▶ [Task instructions] Extract every line of text from the listing below, character for character, and leave the pictures out of your answer.
Supplied records Start Marker
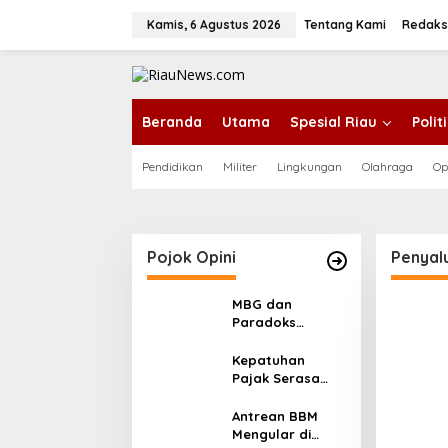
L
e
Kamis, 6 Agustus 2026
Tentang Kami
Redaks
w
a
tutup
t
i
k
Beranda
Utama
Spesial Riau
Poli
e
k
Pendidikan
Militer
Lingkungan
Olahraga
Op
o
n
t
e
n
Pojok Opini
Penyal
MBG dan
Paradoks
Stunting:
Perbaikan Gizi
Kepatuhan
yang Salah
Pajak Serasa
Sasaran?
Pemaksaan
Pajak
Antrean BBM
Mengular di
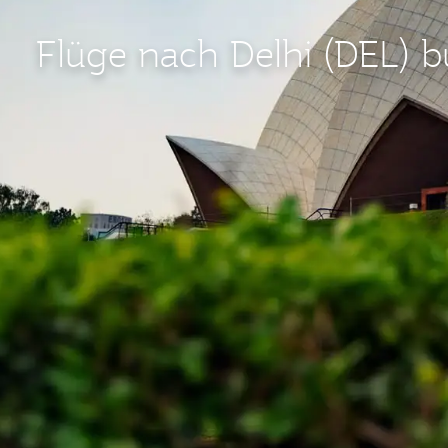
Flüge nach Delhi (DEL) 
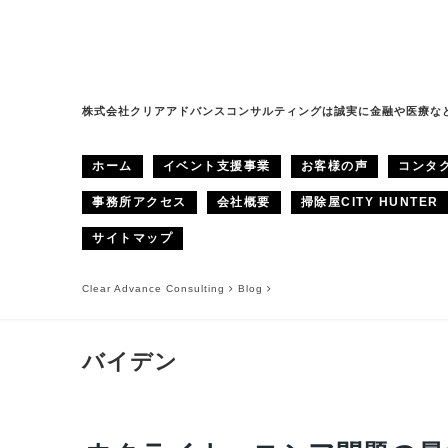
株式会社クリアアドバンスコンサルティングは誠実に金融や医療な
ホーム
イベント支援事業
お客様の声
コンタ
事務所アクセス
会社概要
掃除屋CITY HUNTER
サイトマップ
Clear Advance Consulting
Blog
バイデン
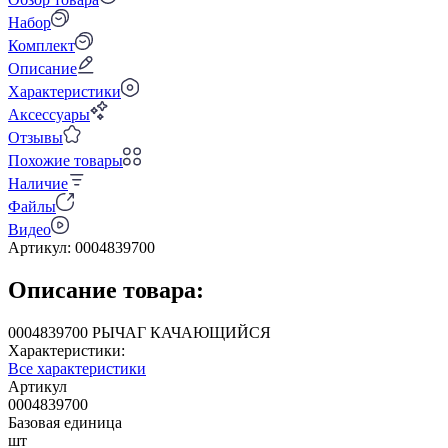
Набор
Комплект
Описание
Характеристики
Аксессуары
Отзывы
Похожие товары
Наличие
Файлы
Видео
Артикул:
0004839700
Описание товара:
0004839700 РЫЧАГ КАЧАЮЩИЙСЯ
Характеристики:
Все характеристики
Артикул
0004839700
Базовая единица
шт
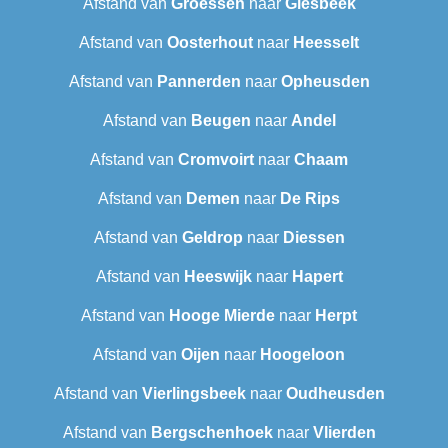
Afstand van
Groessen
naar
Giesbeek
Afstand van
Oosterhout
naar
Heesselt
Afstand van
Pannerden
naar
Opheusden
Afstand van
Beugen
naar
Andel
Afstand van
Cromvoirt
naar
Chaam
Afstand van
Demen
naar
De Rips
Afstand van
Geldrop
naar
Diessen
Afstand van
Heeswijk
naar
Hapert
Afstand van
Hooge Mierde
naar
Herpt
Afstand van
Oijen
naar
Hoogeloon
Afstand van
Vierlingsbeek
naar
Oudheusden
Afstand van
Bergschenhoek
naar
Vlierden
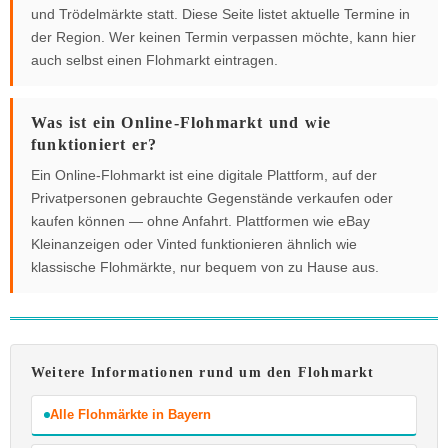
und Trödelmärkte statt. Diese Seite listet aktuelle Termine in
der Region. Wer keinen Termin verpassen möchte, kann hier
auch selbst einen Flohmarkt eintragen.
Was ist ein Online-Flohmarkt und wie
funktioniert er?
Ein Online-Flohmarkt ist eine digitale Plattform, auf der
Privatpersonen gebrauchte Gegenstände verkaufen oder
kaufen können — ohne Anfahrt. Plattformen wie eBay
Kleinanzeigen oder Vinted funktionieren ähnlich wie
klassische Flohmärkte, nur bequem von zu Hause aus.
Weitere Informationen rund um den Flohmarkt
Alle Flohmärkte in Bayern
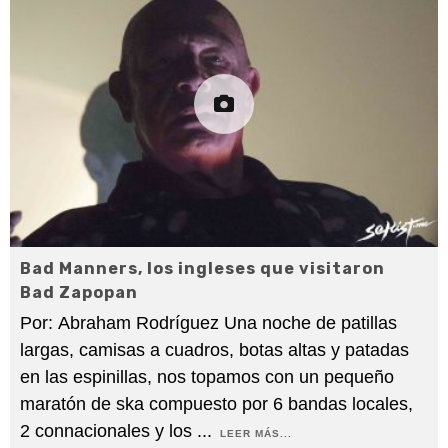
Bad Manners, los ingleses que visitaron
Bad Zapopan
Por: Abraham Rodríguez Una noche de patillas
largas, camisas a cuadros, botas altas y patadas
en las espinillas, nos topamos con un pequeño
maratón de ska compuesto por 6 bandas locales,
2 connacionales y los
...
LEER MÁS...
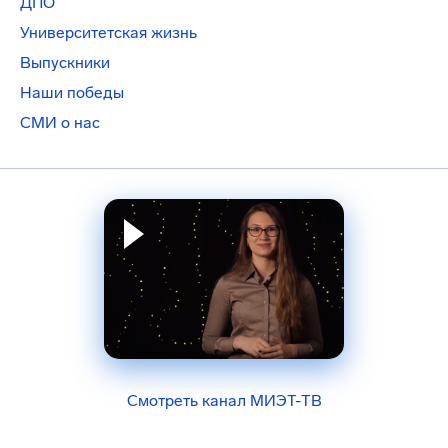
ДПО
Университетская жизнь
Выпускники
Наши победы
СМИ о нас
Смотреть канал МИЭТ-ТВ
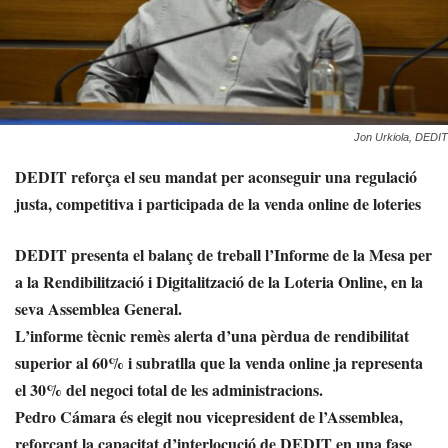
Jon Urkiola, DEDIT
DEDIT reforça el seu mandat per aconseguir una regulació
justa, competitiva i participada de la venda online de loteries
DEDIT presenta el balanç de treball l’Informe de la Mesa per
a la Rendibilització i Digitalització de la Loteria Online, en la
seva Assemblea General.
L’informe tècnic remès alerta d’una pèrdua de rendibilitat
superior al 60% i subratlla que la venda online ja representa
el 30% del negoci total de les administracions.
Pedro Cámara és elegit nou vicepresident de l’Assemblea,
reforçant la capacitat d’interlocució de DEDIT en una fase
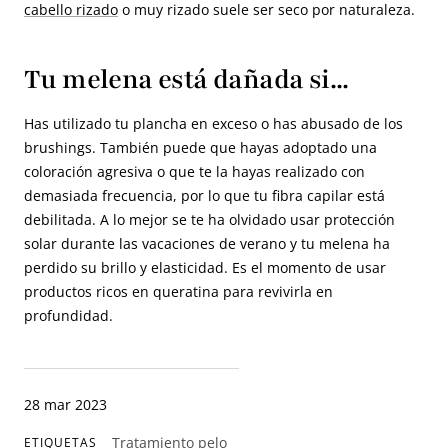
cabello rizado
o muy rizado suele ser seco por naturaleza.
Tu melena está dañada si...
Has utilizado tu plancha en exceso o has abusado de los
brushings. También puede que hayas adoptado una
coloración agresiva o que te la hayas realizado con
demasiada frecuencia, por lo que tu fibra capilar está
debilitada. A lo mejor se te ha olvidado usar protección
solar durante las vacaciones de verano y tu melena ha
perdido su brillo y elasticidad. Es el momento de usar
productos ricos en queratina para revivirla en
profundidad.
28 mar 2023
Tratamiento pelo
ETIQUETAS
Supplied records End Marker
▶ [Solution for this task]
L
e
Kamis, 6 Agustus 2026
Tentang Kami
Redaks
w
a
tutup
t
i
k
Beranda
Utama
Spesial Riau
Poli
e
k
Pendidikan
Militer
Lingkungan
Olahraga
Op
o
n
t
e
n
Pojok Opini
Penyal
MBG dan
Paradoks
Stunting:
Perbaikan Gizi
Kepatuhan
yang Salah
Pajak Serasa
Sasaran?
Pemaksaan
Pajak
Antrean BBM
Mengular di
Flüge nach Delhi (DEL) 
株式会社クリアアドバンスコンサルティングは誠実に金融や医療な
ホーム
イベント支援事業
お客様の声
コンタ
事務所アクセス
会社概要
掃除屋CITY HUNTER
サイトマップ
Clear Advance Consulting
Blog
バイデン
Набор
Комплект
Описание
Характеристики
Аксессуары
Отзывы
Похожие товары
Наличие
Файлы
Видео
Артикул:
0004839700
Описание товара:
0004839700 РЫЧАГ КАЧАЮЩИЙСЯ
Характеристики:
Все характеристики
Артикул
0004839700
Базовая единица
шт
Afstand van
Groessen
naar
Giesbeek
Afstand van
Oosterhout
naar
Heesselt
Afstand van
Pannerden
naar
Opheusden
Afstand van
Beugen
naar
Andel
Afstand van
Cromvoirt
naar
Chaam
Afstand van
Demen
naar
De Rips
Afstand van
Geldrop
naar
Diessen
Afstand van
Heeswijk
naar
Hapert
Afstand van
Hooge Mierde
naar
Herpt
Afstand van
Oijen
naar
Hoogeloon
Afstand van
Vierlingsbeek
naar
Oudheusden
Afstand van
Bergschenhoek
naar
Vlierden
und Trödelmärkte statt. Diese Seite listet aktuelle Termine in
der Region. Wer keinen Termin verpassen möchte, kann hier
auch selbst einen Flohmarkt eintragen.
Was ist ein Online-Flohmarkt und wie
funktioniert er?
Ein Online-Flohmarkt ist eine digitale Plattform, auf der
Privatpersonen gebrauchte Gegenstände verkaufen oder
kaufen können — ohne Anfahrt. Plattformen wie eBay
Kleinanzeigen oder Vinted funktionieren ähnlich wie
klassische Flohmärkte, nur bequem von zu Hause aus.
Weitere Informationen rund um den Flohmarkt
Alle Flohmärkte in Bayern
Bad Manners, los ingleses que visitaron
Bad Zapopan
Por: Abraham Rodríguez Una noche de patillas
largas, camisas a cuadros, botas altas y patadas
en las espinillas, nos topamos con un pequeño
maratón de ska compuesto por 6 bandas locales,
2 connacionales y los
...
LEER MÁS...
ДПО
Университетская жизнь
Выпускники
Наши победы
СМИ о нас
Смотреть канал МИЭТ-ТВ
Jon Urkiola, DEDIT
DEDIT reforça el seu mandat per aconseguir una regulació
justa, competitiva i participada de la venda online de loteries
DEDIT presenta el balanç de treball l’Informe de la Mesa per
a la Rendibilització i Digitalització de la Loteria Online, en la
seva Assemblea General.
L’informe tècnic remès alerta d’una pèrdua de rendibilitat
superior al 60% i subratlla que la venda online ja representa
el 30% del negoci total de les administracions.
Pedro Cámara és elegit nou vicepresident de l’Assemblea,
reforçant la capacitat d’interlocució de DEDIT en una fase
cabello rizado
o muy rizado suele ser seco por naturaleza.
Tu melena está dañada si...
Has utilizado tu plancha en exceso o has abusado de los
brushings. También puede que hayas adoptado una
coloración agresiva o que te la hayas realizado con
demasiada frecuencia, por lo que tu fibra capilar está
debilitada. A lo mejor se te ha olvidado usar protección
solar durante las vacaciones de verano y tu melena ha
perdido su brillo y elasticidad. Es el momento de usar
productos ricos en queratina para revivirla en
profundidad.
28 mar 2023
Tratamiento pelo
ETIQUETAS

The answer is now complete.